Вот тут-то, в поезде, после того как я сделал на заброшенном полустанке свою первую счастливую запись, и состоялось то самое мое решение, о чем я никому потом никогда не сказал, и теперь мне в нем труднее признаться, чем в своих пороках. Из-за того приходится это сделать, что оно хорошо у меня получилось и будет совсем замечательно, если послужит кому-нибудь добрым примером.
Мне приходится для такого признания зайти с далекой стороны, начать с того, как устраивается в жизни большинство молодых людей.
Два поступка у каждого ложатся светом и тьмой на всю жизнь: один из этих поступков есть выбор любимого дела, может быть, и призвания. Другой поступок относится к выбору подруги жизни. Вот я теперь и должен признаться, как я осекся больно на том и другом и как потом выправился: как избавился от влияния неудач.
Сейчас видишь — почти каждый день у тебя на глазах молодые люди сходятся и расходятся. И кажется все это так «естественно». Но почему же самому-то было так трудно? Почему эта неудача легла на всю жизнь? Скорей всего оно так бывает у многих, но только со стороны мало видно. Вопрос же о любимом деле и о жизненной подруге — это как две точки, и жизненные опилки, как на магните, располагаются — вокруг этих двух полюсов.
Так вот и вышло, что там и тут я до конца на всю жизнь осекся, дело меня обмануло, я его совсем не любил и оттого неумело работал. Незаменимая моя подруга растаяла, как Снегурочка.
Я раздумывал тогда, в поезде: если я в несколько часов исписал столько бумаги и был в этом счастлив, то почему бы такое занятие не обернуть в настоящее дело, не заниматься им радостно и легко? Дальше я думал так: я, конечно, сам виноват, что упустил свою невесту, и теперь вижу даже все свои ошибки; не будь их, она бы со мною осталась. Почему бы теперь в отношении этого чудесного чувства, связанного с писанием, не поступить, как с желанной невестой: не сделать в отношении нее ни одной ошибки?
Я видел ошибку свою в отвлеченности своего чувства. Вот почему в новом своем чувстве я хотел определиться родственным точным вниманием к любимому предмету. И еще другую ошибку свою я видел, самую главную, в том, что под предлогом возлюбленной думал только о себе и поднятую бурю в стакане эгоистической души принимал за мировое событие...
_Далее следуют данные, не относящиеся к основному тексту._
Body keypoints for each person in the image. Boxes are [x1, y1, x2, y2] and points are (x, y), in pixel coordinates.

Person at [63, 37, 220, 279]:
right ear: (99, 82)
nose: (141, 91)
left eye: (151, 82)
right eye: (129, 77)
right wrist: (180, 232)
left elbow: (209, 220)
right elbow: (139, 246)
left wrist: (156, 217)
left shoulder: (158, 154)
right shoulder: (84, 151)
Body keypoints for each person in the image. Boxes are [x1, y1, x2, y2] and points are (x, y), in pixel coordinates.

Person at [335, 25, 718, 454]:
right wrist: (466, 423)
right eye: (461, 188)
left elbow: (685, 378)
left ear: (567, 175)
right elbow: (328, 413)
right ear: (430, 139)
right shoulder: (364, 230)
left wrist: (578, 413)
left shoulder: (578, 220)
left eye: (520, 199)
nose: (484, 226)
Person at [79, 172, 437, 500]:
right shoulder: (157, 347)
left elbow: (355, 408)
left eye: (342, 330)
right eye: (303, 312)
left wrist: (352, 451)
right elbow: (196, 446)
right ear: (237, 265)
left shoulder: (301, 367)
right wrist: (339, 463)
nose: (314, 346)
В новой радости своей я прежде всего почувствовал выход в безграничную ширь и готовность служить целиком, ничего не пропуская, до последнего своего издыхания, не обойдя вниманием ни одного друга своего и даже ни одной травинки, ни одного колоска, ни пташки певчей, ни зверюшки.
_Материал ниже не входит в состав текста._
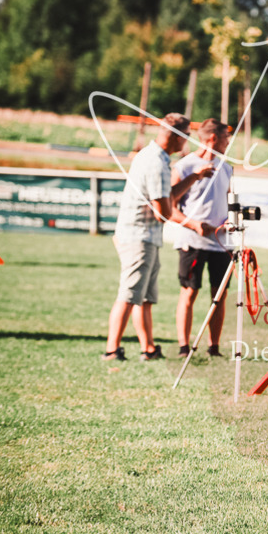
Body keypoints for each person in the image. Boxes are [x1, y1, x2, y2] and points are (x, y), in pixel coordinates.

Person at [104, 113, 195, 361]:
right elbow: (162, 213)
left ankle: (148, 348)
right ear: (175, 136)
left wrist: (191, 178)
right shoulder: (157, 162)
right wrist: (190, 183)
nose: (186, 142)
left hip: (143, 235)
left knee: (144, 297)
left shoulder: (150, 155)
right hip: (139, 236)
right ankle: (112, 349)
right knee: (129, 294)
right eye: (186, 136)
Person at [170, 118, 234, 357]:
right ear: (213, 138)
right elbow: (169, 207)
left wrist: (230, 220)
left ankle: (213, 347)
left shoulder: (226, 167)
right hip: (192, 242)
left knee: (219, 295)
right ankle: (184, 347)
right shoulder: (185, 166)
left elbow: (230, 201)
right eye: (226, 138)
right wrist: (194, 224)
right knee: (189, 292)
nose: (228, 143)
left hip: (221, 243)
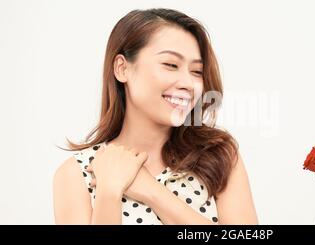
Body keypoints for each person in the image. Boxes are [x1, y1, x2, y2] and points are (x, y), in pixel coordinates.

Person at [53, 8, 258, 225]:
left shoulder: (218, 155)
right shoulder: (77, 173)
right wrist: (109, 193)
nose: (188, 84)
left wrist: (151, 191)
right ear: (122, 69)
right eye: (171, 65)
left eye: (197, 72)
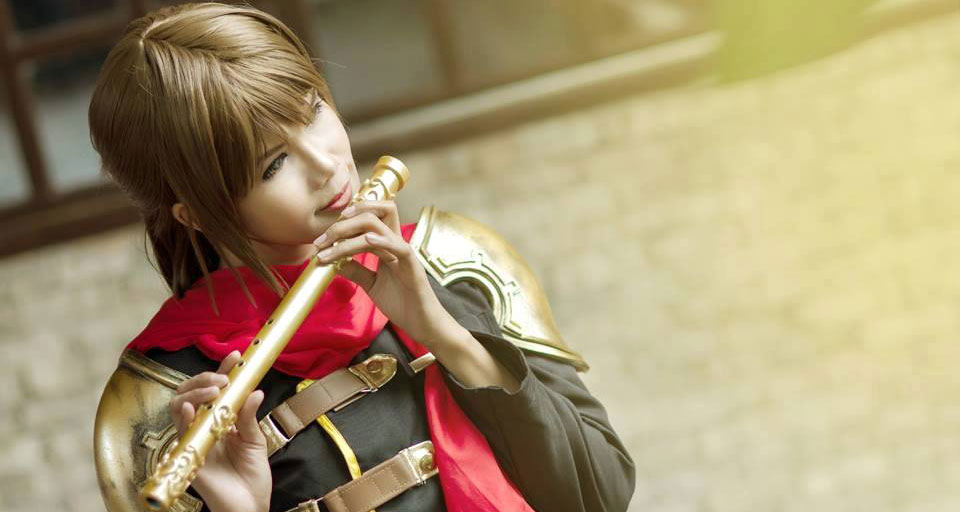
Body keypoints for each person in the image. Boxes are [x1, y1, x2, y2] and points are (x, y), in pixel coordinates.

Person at [89, 3, 635, 512]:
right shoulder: (155, 405)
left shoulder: (455, 261)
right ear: (196, 215)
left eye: (313, 111)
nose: (326, 164)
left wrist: (445, 332)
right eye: (273, 164)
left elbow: (603, 490)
Весь мир моей родины в безграничном, неведомом мне пространстве заиграл во мне, зазвенел, зацветился, засиял.
Я похоронил тогда все прекрасное, что было связано с утраченной невестой, бросил свою сомнительную для меня профессию, и на первых шагах самое лучшее мне было в том, что на смену страшного одиночества мне всюду явилась жизнь: где я — там и жизнь. И оттуда я запомнил на всю свою долгую жизнь: так, наверно, и нужно писать, чтобы это чувство жизненной всюдности и, может быть, некоторой своей личной власти над этим насыщало страницы.
Я возвращаюсь к тому, что сказал: в жизни молодого человека есть две величайшие трудности — служение любимому делу и встреча друга на всю жизнь. И вот в эти часы в поезде я связал между собою обе трудности в один узел счастья.
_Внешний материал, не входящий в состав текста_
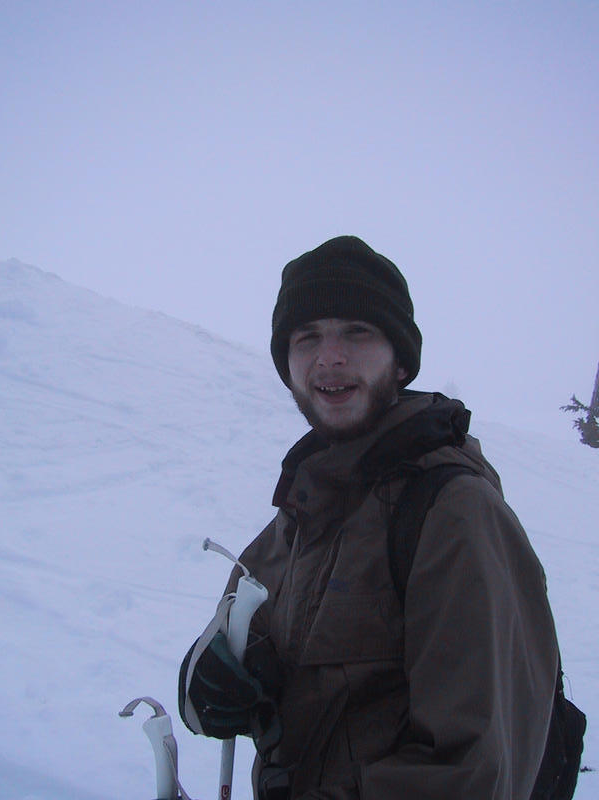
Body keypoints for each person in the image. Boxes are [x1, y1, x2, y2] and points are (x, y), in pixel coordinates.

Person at [180, 235, 559, 800]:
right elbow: (237, 635)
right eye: (307, 337)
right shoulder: (306, 504)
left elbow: (470, 771)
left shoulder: (452, 513)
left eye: (357, 331)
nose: (330, 356)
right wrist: (207, 680)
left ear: (400, 361)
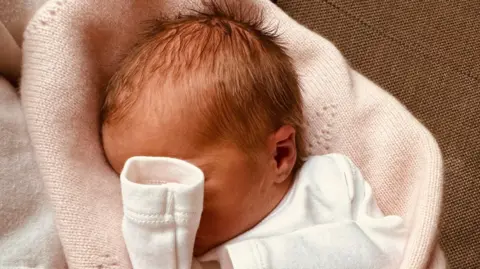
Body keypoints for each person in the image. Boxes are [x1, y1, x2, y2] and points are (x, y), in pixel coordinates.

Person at [100, 1, 406, 268]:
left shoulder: (327, 187)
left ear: (279, 154)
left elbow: (391, 251)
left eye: (187, 182)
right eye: (139, 191)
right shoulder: (179, 253)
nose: (164, 206)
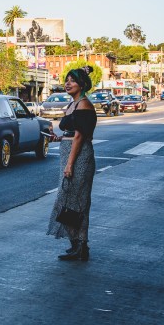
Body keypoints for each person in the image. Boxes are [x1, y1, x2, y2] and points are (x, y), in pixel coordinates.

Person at [47, 65, 98, 261]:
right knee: (67, 199)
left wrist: (70, 164)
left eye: (73, 80)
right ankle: (75, 242)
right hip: (69, 154)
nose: (68, 83)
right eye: (66, 80)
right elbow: (70, 134)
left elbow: (79, 137)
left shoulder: (84, 104)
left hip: (79, 157)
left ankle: (82, 245)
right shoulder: (72, 104)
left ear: (82, 84)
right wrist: (58, 138)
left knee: (78, 201)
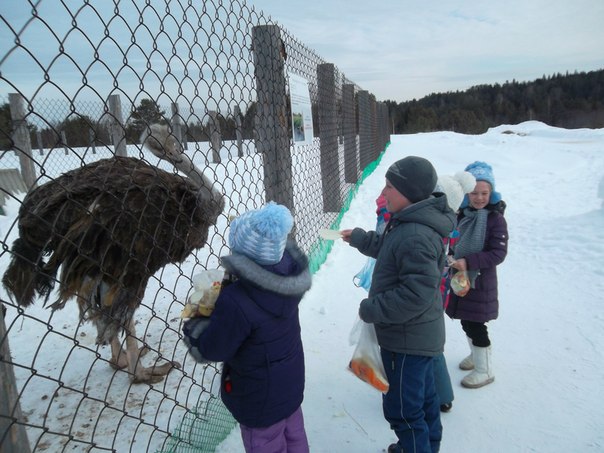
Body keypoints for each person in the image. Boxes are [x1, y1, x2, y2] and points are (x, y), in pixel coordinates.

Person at [341, 156, 456, 453]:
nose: (385, 191)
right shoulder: (411, 222)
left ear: (411, 192)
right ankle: (423, 447)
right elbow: (390, 248)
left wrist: (372, 309)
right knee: (425, 402)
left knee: (403, 411)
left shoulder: (415, 233)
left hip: (407, 340)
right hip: (417, 336)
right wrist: (360, 239)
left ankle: (416, 447)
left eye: (390, 186)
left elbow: (414, 295)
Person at [182, 202, 313, 453]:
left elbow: (214, 348)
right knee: (294, 434)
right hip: (290, 385)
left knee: (265, 445)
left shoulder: (236, 301)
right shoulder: (286, 282)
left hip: (257, 399)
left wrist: (196, 325)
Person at [446, 161, 508, 389]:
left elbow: (498, 253)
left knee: (476, 324)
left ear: (492, 193)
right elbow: (453, 240)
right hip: (460, 279)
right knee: (466, 321)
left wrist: (468, 261)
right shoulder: (461, 215)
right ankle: (475, 355)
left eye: (484, 193)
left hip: (480, 282)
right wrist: (451, 255)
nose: (479, 198)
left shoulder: (495, 219)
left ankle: (484, 370)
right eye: (474, 193)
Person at [432, 171, 476, 412]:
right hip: (437, 295)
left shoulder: (437, 228)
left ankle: (438, 394)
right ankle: (443, 394)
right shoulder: (449, 224)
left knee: (428, 346)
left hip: (430, 296)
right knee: (433, 345)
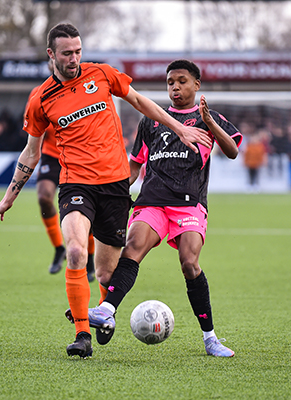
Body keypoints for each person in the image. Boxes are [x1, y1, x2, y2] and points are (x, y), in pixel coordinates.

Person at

Более наивного нет ничего на свете, чем что произошло со мною: подругу свою я заменил тогда географией и стал служить делу землеописания совершенно так же, как невесте своей. Совершись такое со мною в шестнадцать лет — все было бы понятно, но мне было уже под тридцать, оттого мне так трудно делать столь наивное признание.
Вероятно, это самое угадал во мне Горький в самом начале моего писательства, и когда впервые мы с ним встретились в Финляндии и обнялись и наперебой стали друг другу рассказывать о святом своем ремесле, то Горький так и назвал это наше ремесло выходом, потому что одному так досталось от жизни, другому иначе, а как выход нашелся, об этом каждый рассказал по-своему.
— Да, да, — повторял Горький, — для нас с вами искусство было единственным и верным выходом!
Много мы говорили с Горьким в ту первую нашу встречу, но самое главное, что осталось мне от нее, это сходство лучей жизни в нашем разговоре о выходе.
Как теперь все становится понятным! Ах, живите же, люди, живите, как можно дольше, не обрывайте легким выходом трудную жизнь, пока наживете сознание на всей собственной жизни, и тогда, поверьте, все ваше лучшее оправдается. При свете этого сознания становится мне теперь понятным, в чем самая сущность освободительной силы искусства. На опыте собственной жизни я могу сказать, что при первом же веянии той большой правды искусства я почувствовал страстное желание морить свой одинокий эгоизм, глушить все иные свои желания, кроме единственного, и так вырастали все мои «надо», как берега реки, и сама живая вода — мое «хочется».
Да, не в одном только «хочется» состоит сущность искусства — это не искусство, а глупый снобизм. Искусство состоит в борьбе своего собственного «хочется» со своим же собственным «надо».
Матери своей я обязан во всем, что учила меня всегда наклоняться к земле, когда старая няня потеряет что-нибудь, и ползать на коленках до тех пор, пока не найдешь для старушки потерянного.
Когда меня стали печатать, я считал про себя, что мой главный читатель — моя мать и это для нее я пишу. А когда она умерла, я подчинился жизненному закону, любимое не умирает, а после исчезновения своего живет в тебе самом, как живая, движущая тебя сила.
Много лет должно было пройти, прежде чем мой выход определился. Много в дубах наросло годовых кругов древесины, а в людях сознания, прежде чем я понял наконец этот выход вполне и хотел бы раскрыть в теме своей работы «Искусство как поведение».
А если я ее так и не напишу, то после меня кому-нибудь это, наверно, удастся, и я знаю, мой камешек в основе этой светооткрывающей книги непременно будет лежать.
ВСТРЕЧА С РЕДАКТОРОМ
Спросить бы кого-нибудь, что легче и что труднее: написать о своей собственной любви или, скажем, о нефти?
По-разному ответят даже и на такой простой и, может быть, нелепый вопрос. Но за себя, конечно, могу я ответить, что мне гораздо проще написать о любви, чем о нефти, и я сейчас скажу, почему о нефти написать для меня много трудней.
Было время, когда я занимался торфом, вовсе не имея в виду того, что лет так через сорок я напишу о нем повесть «Кладовая солнца». Сначала я занимался торфом теоретически, как агроном. Потом перешел к болотам, записывая сказки людей, живущих издавна по берегам великих наших торфяных залежей. В третьем фазисе своей жизни я подошел к торфу как страстный охотник. После всех этих опытов я почувствовал в торфе как бы родную материю и, когда понадобилось, написал о нем повесть в одну неделю, и почти всякий читатель теперь скажет, что о торфе написано у меня не хуже, чем я писал о любви.